» EXTRACT PROVIDED

--- BEGIN ---

LS Re: Quality?


Platt Holden (pholden@worldnet.att.net)
Tue, 2 Sep 1997 03:01:09 +0100


Jason:

I enjoyed your most generous and thoughtful letter. It gives me a chance
to demonstrate another "pragmatic" way I use MOQ which goes back to your
original question, "How can MOQ be interpreted in such a way that it
becomes useful and practical in making everyday value judgments?"

You raise several apparent paradoxes in your letter which Pirsig might call
"platypi." Following your good advice, permit me to rephrase them so you
can tell if I understood them correctly.

The first one was: How can MOQ be critical of rationalism when it is itself
a rational system? The MOQ answer is that trying to create a perfect,
rational metaphysics can't be done. Pirsig says in Chapter 9: "The game is
supposed to stop when it is agreed that a particular line of reasoning is
impossible. This is supposed to be similar to checkmate. But conflicting
positions go on for centuries without any such checkmate being agreed
upon." I think Pirsig might say that although his metaphysics is
rationally constructed so as to communicate it to others in our current
culturally-approved universe of language and thought, it's value is
provisional and should only be accepted until something better comes along.

Your second paradox was: How can MOQ be critical of relativism when it
asserts that what is true is whatever a person believes is good? The MOQ
answer is that good is direct everyday experience and thus allows more than
one set of truths to exist. But since truth is a universal concept, it
transcends relativity. For example, in logic if one asserts that all is
relative, he asserts an absolute, nonrelative truth. Pirsig says in
Chapter 29: '"Truth's a metaphysical subject that everyone disagrees about.

--- END ---

» SHORT EXERCISE A
Answer these questions about the letter on the Metaphysics of Quality (MOQ):
(i) What paradox does the letter list first?
(ii) Which chapter of Pirsig is quoted in the reply to that first paradox?
(iii) According to the MOQ answer to the second paradox, what is good?

» EXTRACTED ENTRIES
--- BEGIN ---

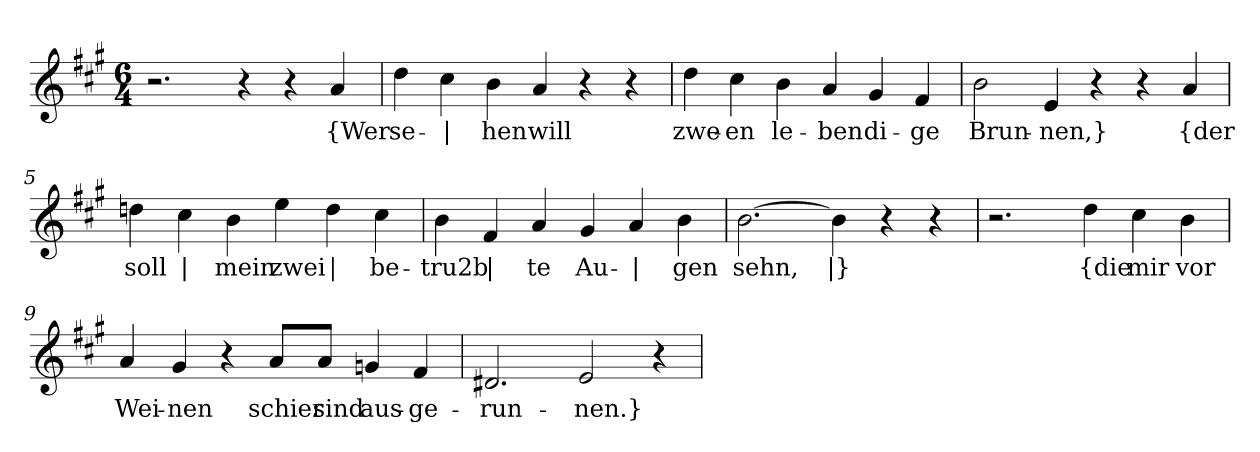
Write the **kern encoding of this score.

**kern	**text
*part1	*part1
*staff1	*staff1
*clefG2	*
*k[f#c#g#]	*
*M6/4	*
=1	=1
2.r	.
4r	.
4r	.
!	!LO:LY:b
4a/	{Wer
=2	=2
!	!LO:LY:b
4dd\	se-
!	!LO:LY:b
4cc#\	|
!	!LO:LY:b
4b\	-hen
!	!LO:LY:b
4a/	will
4r	.
4r	.
=3	=3
!	!LO:LY:b
4dd\	zwe-
!	!LO:LY:b
4cc#\	-en
!	!LO:LY:b
4b\	le-
!	!LO:LY:b
4a/	-ben
!	!LO:LY:b
4g#/	-di-
!	!LO:LY:b
4f#/	-ge
=4	=4
!	!LO:LY:b
2b\	Brun-
!	!LO:LY:b
4e/	-nen,}
4r	.
4r	.
!	!LO:LY:b
4a/	{der
!!LO:LB:g=z
=5	=5
!	!LO:LY:b
4ddn\	soll
!	!LO:LY:b
4cc#\	|
!	!LO:LY:b
4b\	mein
!	!LO:LY:b
4ee\	zwei
!	!LO:LY:b
4dd\	|
!	!LO:LY:b
4cc#\	be-
=6	=6
!	!LO:LY:b
4b\	-tru2b
!	!LO:LY:b
4f#/	|
!	!LO:LY:b
4a/	-te
!	!LO:LY:b
4g#/	Au-
!	!LO:LY:b
4a/	|
!	!LO:LY:b
4b\	-gen
=7	=7
!	!LO:LY:b
[2.b\	sehn,
!	!LO:LY:b
4b\]	|}
4r	.
4r	.
=8	=8
2.r	.
!	!LO:LY:b
4dd\	{die
!	!LO:LY:b
4cc#\	mir
!	!LO:LY:b
4b\	vor
!!LO:LB:g=z
=9	=9
!	!LO:LY:b
4a/	Wei-
!	!LO:LY:b
4g#/	-nen
4r	.
!	!LO:LY:b
8a/L	schier
!	!LO:LY:b
8a/J	sind
!	!LO:LY:b
4gn/	aus-
!	!LO:LY:b
4f#/	-ge-
=10	=10
!	!LO:LY:b
2.d#X/	run-
!	!LO:LY:b
2e/	-nen.}
4r	.
=	=
*-	*-
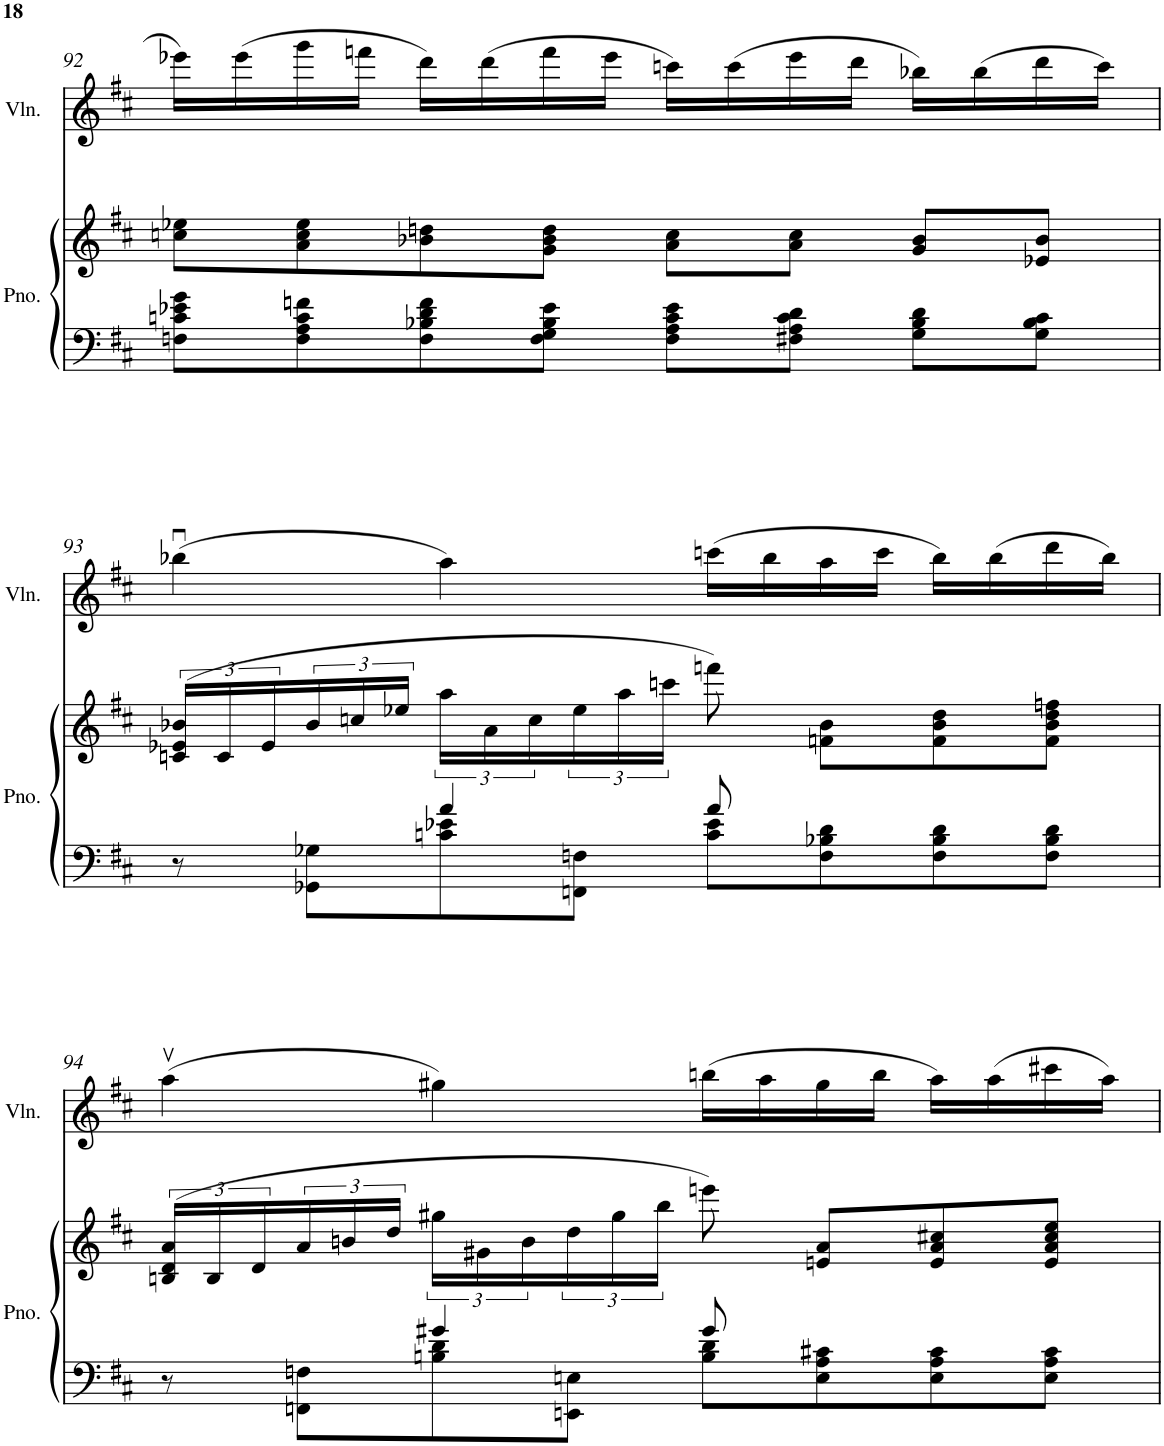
**kern	**kern	**kern
*part2	*part2	*part1
*staff3	*staff2	*staff1
*I"Piano	*	*I"Violin
*I'Pno.	*	*I'Vln.
!!LO:PB:g=z
*clefF4	*clefG2	*clefG2
*k[f#c#]	*k[f#c#]	*k[f#c#]
*M4/4	*M4/4	*M4/4
*met(c)	*met(c)	*met(c)
=92	=92	=92
8Fn\ 8cn\ 8e-X\ 8g\L	8ccn\ 8ee-X\L	16eee-X\LL
.	.	(16eee-\
8F\ 8A\ 8c\ 8fn\	8a\ 8cc\ 8ee-\	16ggg\
.	.	16fffn\JJ
8F\ 8B-X\ 8d\ 8f\	8b-X\ 8ddn\	16ddd\LL)
.	.	(16ddd\
8F\ 8G\ 8B-\ 8e-\J	8g\ 8b-\ 8dd\J	16fff\
.	.	16eee-\JJ
8F\ 8A\ 8c\ 8e-\L	8a\ 8cc\L	16cccn\LL)
.	.	(16ccc\
8F#X\ 8A\ 8c\ 8d\J	8a\ 8cc\J	16eee-\
.	.	16ddd\JJ
8G\ 8B-\ 8d\L	8g/ 8b-/L	16bb-X\LL)
.	.	(16bb-\
8G\ 8B-\ 8c\J	8e-X/ 8b-/J	16ddd\
.	.	16ccc\JJ)
!!LO:LB:g=z
=93	=93	=93
*^	*	*
8r	8ryy	(24cn/ 24e-X/ 24b-X/LL	(4bb-Xu\
.	.	24c/	.
.	.	24e-/	.
8ryy	8GG-X\ 8G-X\L	24b-/	.
.	.	24ccn/	.
.	.	24ee-X/JJ	.
4a/	8cn\ 8e-X\	24aa\LL	4aa\)
.	.	24a\	.
.	.	24cc\	.
.	8FFn\ 8Fn\J	24ee-\	.
.	.	24aa\	.
.	.	24cccn\JJ	.
8a/	8c\ 8e-\L	8fffn\)	(16cccn\LL
.	.	.	16bb-\
8ryy	8F\ 8B-X\ 8d\	8fn\ 8b-\L	16aa\
.	.	.	16ccc\JJ
4ryy	8F\ 8B-\ 8d\	8f\ 8b-\ 8dd\	16bb-\LL)
.	.	.	(16bb-\
.	8F\ 8B-\ 8d\J	8f\ 8b-\ 8dd\ 8ffn\J	16ddd\
.	.	.	16bb-\JJ)
!!LO:LB:g=z
=94	=94	=94	=94
8r	8ryy	(24Bn/ 24d/ 24a/LL	(4aav\
.	.	24B/	.
.	.	24d/	.
8ryy	8FFn\ 8Fn\L	24a/	.
.	.	24bn/	.
.	.	24dd/JJ	.
4g#X/	8Bn\ 8d\	24gg#X\LL	4gg#X\)
.	.	24g#X\	.
.	.	24b\	.
.	8EEn\ 8En\J	24dd\	.
.	.	24gg#\	.
.	.	24bb\JJ	.
8g#/	8B\ 8d\L	8eeen\)	(16bbn\LL
.	.	.	16aa\
8ryy	8E\ 8A\ 8c#X\	8en/ 8a/L	16gg#\
.	.	.	16bb\JJ
4ryy	8E\ 8A\ 8c#\	8e/ 8a/ 8cc#X/	16aa\LL)
.	.	.	(16aa\
.	8E\ 8A\ 8c#\J	8e/ 8a/ 8cc#/ 8ee/J	16ccc#X\
.	.	.	16aa\JJ)
*v	*v	*	*
=	=	=
*-	*-	*-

--- END ---

» SHORT EXERCISE B
List every line of the entries that contains the string "kern".

» OUTPUT A
(i) How can MOQ be critical of rationalism when it is itself a rational system?
(ii) Chapter 9.
(iii) Good is direct everyday experience.

» OUTPUT B
Write the **kern encoding of this score.
**kern	**text
**kern	**kern	**kern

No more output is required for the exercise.